Kiwaki Takumi, Tanaka Hiroyuki, Akiyama Yutaka, Akaki Mayumi, Tomita Masaki, Kataoka Hiroaki
Section of Oncopathology and Regenerative Biology, Department of Pathology, Faculty of Medicine, University of Miyazaki, 5200, Kihara, Kiyotake, Miyazaki, 889-1692, Japan.
Clinical Laboratory, University of Miyazaki Hospital, Miyazaki, Japan.
J Med Case Rep. 2020 Jan 15;14(1):9. doi: 10.1186/s13256-019-2332-0.
True thymic hyperplasia is a rare condition characterized by enlargement of the thymus while its normal structure is retained. True thymic hyperplasia is known to accompany Graves' disease, but no association between true thymic hyperplasia and thyroid follicular tumor has been reported so far. We report a case of true thymic hyperplasia in a patient with a thyroid follicular tumor.
A 52-year-old Japanese man was referred to our hospital for evaluation of a thyroid mass and a mediastinal mass. His serum thyroglobulin level was high, and hemithyroidectomy was performed to remove the thyroid mass. The resected mass was diagnosed as a follicular tumor of uncertain malignant potential. After resection of the thyroid lesion, the patient's serum thyroglobulin levels were markedly decreased. Seven months later, the patient underwent resection of the mediastinal mass. On pathological examination, the mass was found to consist of lobules, which formed a corticomedullary structure with Hassall's bodies, indicating a normal thymic mass with hyperplastic thymic tissue, less organized cellular cords, and intermingled adipose tissue. Immunostaining for cytokeratin 19 and cytokeratin 7 indicated that the lesion was consistent with thymic tissue. The lesion was diagnosed as true thymic hyperplasia, and the histological findings suggested that secondary atrophy had occurred. No evidence of recurrence was observed at 24 months after surgery.

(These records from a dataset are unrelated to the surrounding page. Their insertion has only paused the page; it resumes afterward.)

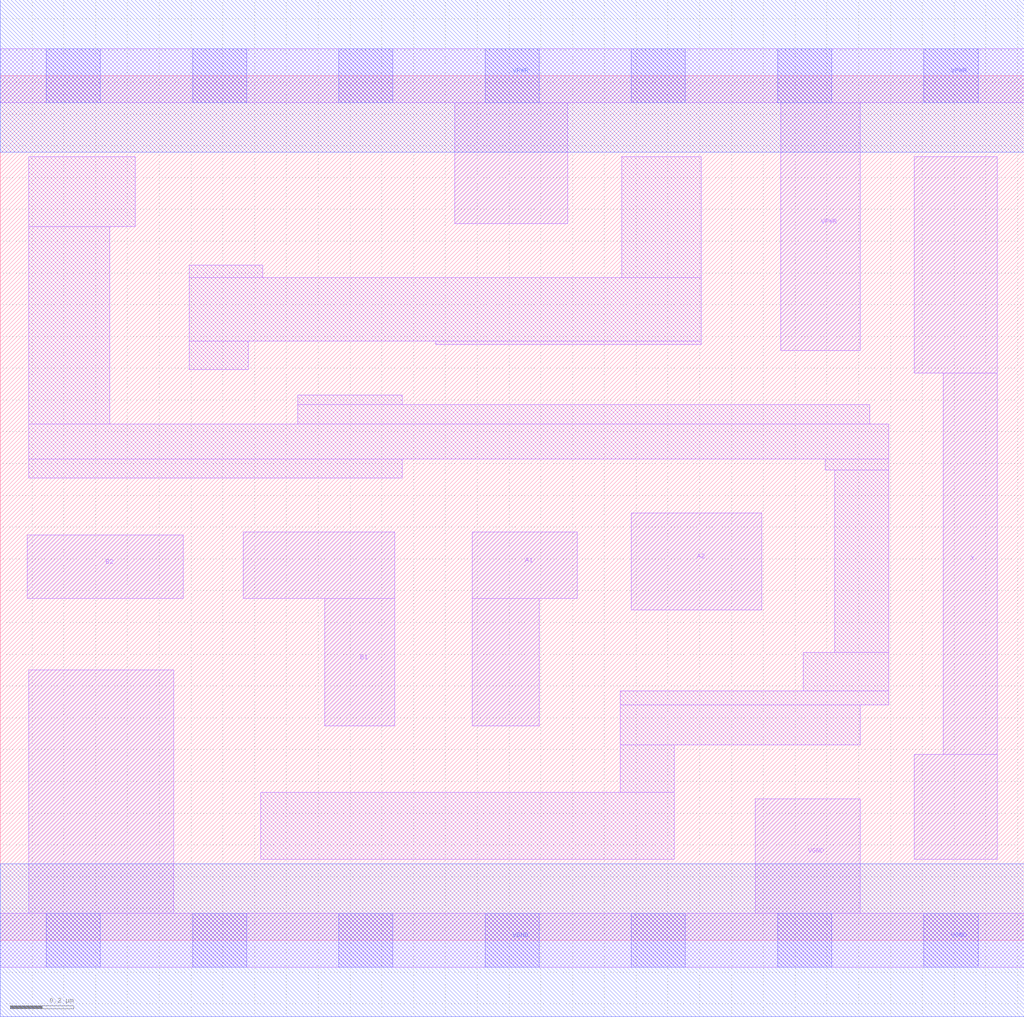
<source format=lef>
# Copyright 2020 The SkyWater PDK Authors
#
# Licensed under the Apache License, Version 2.0 (the "License");
# you may not use this file except in compliance with the License.
# You may obtain a copy of the License at
#
#     https://www.apache.org/licenses/LICENSE-2.0
#
# Unless required by applicable law or agreed to in writing, software
# distributed under the License is distributed on an "AS IS" BASIS,
# WITHOUT WARRANTIES OR CONDITIONS OF ANY KIND, either express or implied.
# See the License for the specific language governing permissions and
# limitations under the License.
#
# SPDX-License-Identifier: Apache-2.0

VERSION 5.7 ;
  NAMESCASESENSITIVE ON ;
  NOWIREEXTENSIONATPIN ON ;
  DIVIDERCHAR "/" ;
  BUSBITCHARS "[]" ;
UNITS
  DATABASE MICRONS 200 ;
END UNITS
MACRO sky130_fd_sc_hd__a22o_1
  CLASS CORE ;
  SOURCE USER ;
  FOREIGN sky130_fd_sc_hd__a22o_1 ;
  ORIGIN  0.000000  0.000000 ;
  SIZE  3.220000 BY  2.720000 ;
  SYMMETRY X Y R90 ;
  SITE unithd ;
  PIN A1
    ANTENNAGATEAREA  0.247500 ;
    DIRECTION INPUT ;
    USE SIGNAL ;
    PORT
      LAYER li1 ;
        RECT 1.485000 0.675000 1.695000 1.075000 ;
        RECT 1.485000 1.075000 1.815000 1.285000 ;
    END
  END A1
  PIN A2
    ANTENNAGATEAREA  0.247500 ;
    DIRECTION INPUT ;
    USE SIGNAL ;
    PORT
      LAYER li1 ;
        RECT 1.985000 1.040000 2.395000 1.345000 ;
    END
  END A2
  PIN B1
    ANTENNAGATEAREA  0.247500 ;
    DIRECTION INPUT ;
    USE SIGNAL ;
    PORT
      LAYER li1 ;
        RECT 0.765000 1.075000 1.240000 1.285000 ;
        RECT 1.020000 0.675000 1.240000 1.075000 ;
    END
  END B1
  PIN B2
    ANTENNAGATEAREA  0.247500 ;
    DIRECTION INPUT ;
    USE SIGNAL ;
    PORT
      LAYER li1 ;
        RECT 0.085000 1.075000 0.575000 1.275000 ;
    END
  END B2
  PIN X
    ANTENNADIFFAREA  0.429000 ;
    DIRECTION OUTPUT ;
    USE SIGNAL ;
    PORT
      LAYER li1 ;
        RECT 2.875000 0.255000 3.135000 0.585000 ;
        RECT 2.875000 1.785000 3.135000 2.465000 ;
        RECT 2.965000 0.585000 3.135000 1.785000 ;
    END
  END X
  PIN VGND
    DIRECTION INOUT ;
    SHAPE ABUTMENT ;
    USE GROUND ;
    PORT
      LAYER li1 ;
        RECT 0.000000 -0.085000 3.220000 0.085000 ;
        RECT 0.090000  0.085000 0.545000 0.850000 ;
        RECT 2.375000  0.085000 2.705000 0.445000 ;
      LAYER mcon ;
        RECT 0.145000 -0.085000 0.315000 0.085000 ;
        RECT 0.605000 -0.085000 0.775000 0.085000 ;
        RECT 1.065000 -0.085000 1.235000 0.085000 ;
        RECT 1.525000 -0.085000 1.695000 0.085000 ;
        RECT 1.985000 -0.085000 2.155000 0.085000 ;
        RECT 2.445000 -0.085000 2.615000 0.085000 ;
        RECT 2.905000 -0.085000 3.075000 0.085000 ;
      LAYER met1 ;
        RECT 0.000000 -0.240000 3.220000 0.240000 ;
    END
  END VGND
  PIN VPWR
    DIRECTION INOUT ;
    SHAPE ABUTMENT ;
    USE POWER ;
    PORT
      LAYER li1 ;
        RECT 0.000000 2.635000 3.220000 2.805000 ;
        RECT 1.430000 2.255000 1.785000 2.635000 ;
        RECT 2.455000 1.855000 2.705000 2.635000 ;
      LAYER mcon ;
        RECT 0.145000 2.635000 0.315000 2.805000 ;
        RECT 0.605000 2.635000 0.775000 2.805000 ;
        RECT 1.065000 2.635000 1.235000 2.805000 ;
        RECT 1.525000 2.635000 1.695000 2.805000 ;
        RECT 1.985000 2.635000 2.155000 2.805000 ;
        RECT 2.445000 2.635000 2.615000 2.805000 ;
        RECT 2.905000 2.635000 3.075000 2.805000 ;
      LAYER met1 ;
        RECT 0.000000 2.480000 3.220000 2.960000 ;
    END
  END VPWR
  OBS
    LAYER li1 ;
      RECT 0.090000 1.455000 1.265000 1.515000 ;
      RECT 0.090000 1.515000 2.795000 1.625000 ;
      RECT 0.090000 1.625000 0.345000 2.245000 ;
      RECT 0.090000 2.245000 0.425000 2.465000 ;
      RECT 0.595000 1.795000 0.780000 1.885000 ;
      RECT 0.595000 1.885000 2.205000 2.085000 ;
      RECT 0.595000 2.085000 0.825000 2.125000 ;
      RECT 0.820000 0.255000 2.120000 0.465000 ;
      RECT 0.935000 1.625000 2.735000 1.685000 ;
      RECT 0.935000 1.685000 1.265000 1.715000 ;
      RECT 1.370000 1.875000 2.205000 1.885000 ;
      RECT 1.950000 0.465000 2.120000 0.615000 ;
      RECT 1.950000 0.615000 2.705000 0.740000 ;
      RECT 1.950000 0.740000 2.795000 0.785000 ;
      RECT 1.955000 2.085000 2.205000 2.465000 ;
      RECT 2.525000 0.785000 2.795000 0.905000 ;
      RECT 2.595000 1.480000 2.795000 1.515000 ;
      RECT 2.625000 0.905000 2.795000 1.480000 ;
  END
END sky130_fd_sc_hd__a22o_1

</source>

We present a case of a combination of true thymic hyperplasia and thyroidal follicular tumors that, to our knowledge, has not been reported previously. High serum thyroglobulin levels might play a role in hyperplasia of the thymus. Although true thymic hyperplasia is a rare disorder, it should be included in the differential diagnosis of a mediastinal mass in patients with thyroid disease.
真性胸腺增生是一种罕见病症,其特征为胸腺增大但仍保留正常结构。已知真性胸腺增生与格雷夫斯病相关,但迄今为止,尚未有关于真性胸腺增生与甲状腺滤泡肿瘤之间关联的报道。我们报告一例患有甲状腺滤泡肿瘤的真性胸腺增生患者。

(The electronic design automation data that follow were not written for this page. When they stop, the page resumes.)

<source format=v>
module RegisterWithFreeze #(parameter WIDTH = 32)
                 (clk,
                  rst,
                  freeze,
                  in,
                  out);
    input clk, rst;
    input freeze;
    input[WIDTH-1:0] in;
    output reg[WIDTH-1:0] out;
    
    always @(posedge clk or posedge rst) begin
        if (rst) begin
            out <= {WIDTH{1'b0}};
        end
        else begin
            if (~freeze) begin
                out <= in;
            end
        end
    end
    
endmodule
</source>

一名52岁的日本男性因甲状腺肿物和纵隔肿物前来我院评估。其血清甲状腺球蛋白水平较高,遂行甲状腺半切除术以切除甲状腺肿物。切除的肿物被诊断为恶性潜能不确定的滤泡肿瘤。切除甲状腺病变后,患者的血清甲状腺球蛋白水平显著下降。七个月后,患者接受了纵隔肿物切除术。病理检查发现,该肿物由小叶组成,形成了带有哈氏小体的皮质髓质结构,表明是一个具有增生性胸腺组织、细胞索组织较少且伴有脂肪组织混杂的正常胸腺肿物。细胞角蛋白19和细胞角蛋白7的免疫染色表明该病变与胸腺组织一致。该病变被诊断为真性胸腺增生,组织学结果提示发生了继发性萎缩。术后24个月未观察到复发迹象。
我们报告了一例真性胸腺增生与甲状腺滤泡肿瘤合并的病例,据我们所知,此前尚未有过此类报道。高血清甲状腺球蛋白水平可能在胸腺增生中起作用。尽管真性胸腺增生是一种罕见疾病,但在甲状腺疾病患者纵隔肿物的鉴别诊断中应将其纳入考虑。